Planetary sciences: Modelling the magnetosphere on Mercury
Nature Communications
April 4, 2013
Simulations of the global magnetic environment of Mercury that reproduce recent observations from the NASA MESSENGER missions are presented in Nature Communications this week. The simulations mimic the asymmetry of vortices seen in the magnetosphere and present an explanation for it.
NASA’s MESSENGER missions to Mercury are revealing a great deal of new information on the behaviour this planet’s atmosphere, including the magnetic layer known as the magnetosphere. Among the findings is the presence of large-scale vortices on the dusk side of the planet. Jan Paral and Robert Rankin develop simulations that encompass the magnetosphere of the whole of Mercury in order to explain this asymmetry. They find that they can reproduce the MESSENGER observations, mimicking the Kelvin-Helmholtz instabilities - a type of instability occurring in fluids such as plasmas - and their development across the magnetosphere.
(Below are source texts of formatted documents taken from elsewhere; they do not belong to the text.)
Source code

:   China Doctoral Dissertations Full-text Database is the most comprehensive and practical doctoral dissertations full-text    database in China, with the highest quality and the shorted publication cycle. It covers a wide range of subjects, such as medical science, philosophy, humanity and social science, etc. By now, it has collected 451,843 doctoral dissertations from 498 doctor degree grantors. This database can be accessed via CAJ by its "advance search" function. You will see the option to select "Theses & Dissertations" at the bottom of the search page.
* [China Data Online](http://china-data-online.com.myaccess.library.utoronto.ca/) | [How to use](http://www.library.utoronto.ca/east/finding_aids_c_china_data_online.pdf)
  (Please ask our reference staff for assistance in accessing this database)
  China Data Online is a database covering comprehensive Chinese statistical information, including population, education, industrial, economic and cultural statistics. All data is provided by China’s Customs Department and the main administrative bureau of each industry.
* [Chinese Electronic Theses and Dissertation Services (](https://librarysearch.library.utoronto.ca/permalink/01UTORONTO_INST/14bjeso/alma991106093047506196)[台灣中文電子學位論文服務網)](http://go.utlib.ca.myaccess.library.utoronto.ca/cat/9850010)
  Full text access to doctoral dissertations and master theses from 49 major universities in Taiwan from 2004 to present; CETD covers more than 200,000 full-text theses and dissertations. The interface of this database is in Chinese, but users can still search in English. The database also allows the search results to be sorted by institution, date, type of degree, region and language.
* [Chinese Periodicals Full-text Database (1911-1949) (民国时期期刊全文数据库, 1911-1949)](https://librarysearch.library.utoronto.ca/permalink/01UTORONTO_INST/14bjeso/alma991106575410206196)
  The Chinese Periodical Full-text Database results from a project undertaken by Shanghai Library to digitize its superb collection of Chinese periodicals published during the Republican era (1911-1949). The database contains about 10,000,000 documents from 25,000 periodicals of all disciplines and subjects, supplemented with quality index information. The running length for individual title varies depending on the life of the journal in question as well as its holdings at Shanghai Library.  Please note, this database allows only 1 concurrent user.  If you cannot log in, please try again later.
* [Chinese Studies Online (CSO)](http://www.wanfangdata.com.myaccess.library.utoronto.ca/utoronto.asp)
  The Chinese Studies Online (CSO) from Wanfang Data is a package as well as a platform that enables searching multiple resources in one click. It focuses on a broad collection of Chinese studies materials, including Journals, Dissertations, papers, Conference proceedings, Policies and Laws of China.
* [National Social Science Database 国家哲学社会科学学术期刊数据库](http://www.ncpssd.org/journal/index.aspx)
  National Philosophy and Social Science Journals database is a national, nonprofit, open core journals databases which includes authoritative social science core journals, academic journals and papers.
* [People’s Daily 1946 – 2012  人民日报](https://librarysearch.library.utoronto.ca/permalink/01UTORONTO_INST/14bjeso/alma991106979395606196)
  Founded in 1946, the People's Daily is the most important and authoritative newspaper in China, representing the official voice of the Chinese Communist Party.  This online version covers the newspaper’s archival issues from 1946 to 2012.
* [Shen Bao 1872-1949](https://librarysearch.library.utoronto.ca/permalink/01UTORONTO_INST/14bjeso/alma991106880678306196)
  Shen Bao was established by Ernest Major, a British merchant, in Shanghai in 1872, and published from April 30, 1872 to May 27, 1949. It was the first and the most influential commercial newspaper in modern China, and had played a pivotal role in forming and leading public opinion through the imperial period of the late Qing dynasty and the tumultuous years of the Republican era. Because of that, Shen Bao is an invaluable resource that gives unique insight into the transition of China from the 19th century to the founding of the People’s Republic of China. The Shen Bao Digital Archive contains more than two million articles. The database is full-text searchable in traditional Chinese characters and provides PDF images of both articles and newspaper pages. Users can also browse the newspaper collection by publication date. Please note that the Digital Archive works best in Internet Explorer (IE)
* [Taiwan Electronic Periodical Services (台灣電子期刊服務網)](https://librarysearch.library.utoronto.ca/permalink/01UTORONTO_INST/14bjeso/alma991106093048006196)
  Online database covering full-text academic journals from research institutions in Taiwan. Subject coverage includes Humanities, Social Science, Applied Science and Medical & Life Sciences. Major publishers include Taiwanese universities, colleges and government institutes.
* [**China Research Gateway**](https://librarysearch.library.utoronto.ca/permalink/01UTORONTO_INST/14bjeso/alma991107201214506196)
Their model shows that this instability produces the vortices and that the overall asymmetry in the magnetosphere is controlled by the different motion of ions on either face of Mercury.
When compared with the behaviour of Earth’s magnetosphere, the results here highlight important differences connected with the relative size of the magnetic environments. The authors suggest that the simulations could be applied to other planetary magnetospheres, which will help in further assessing these differences.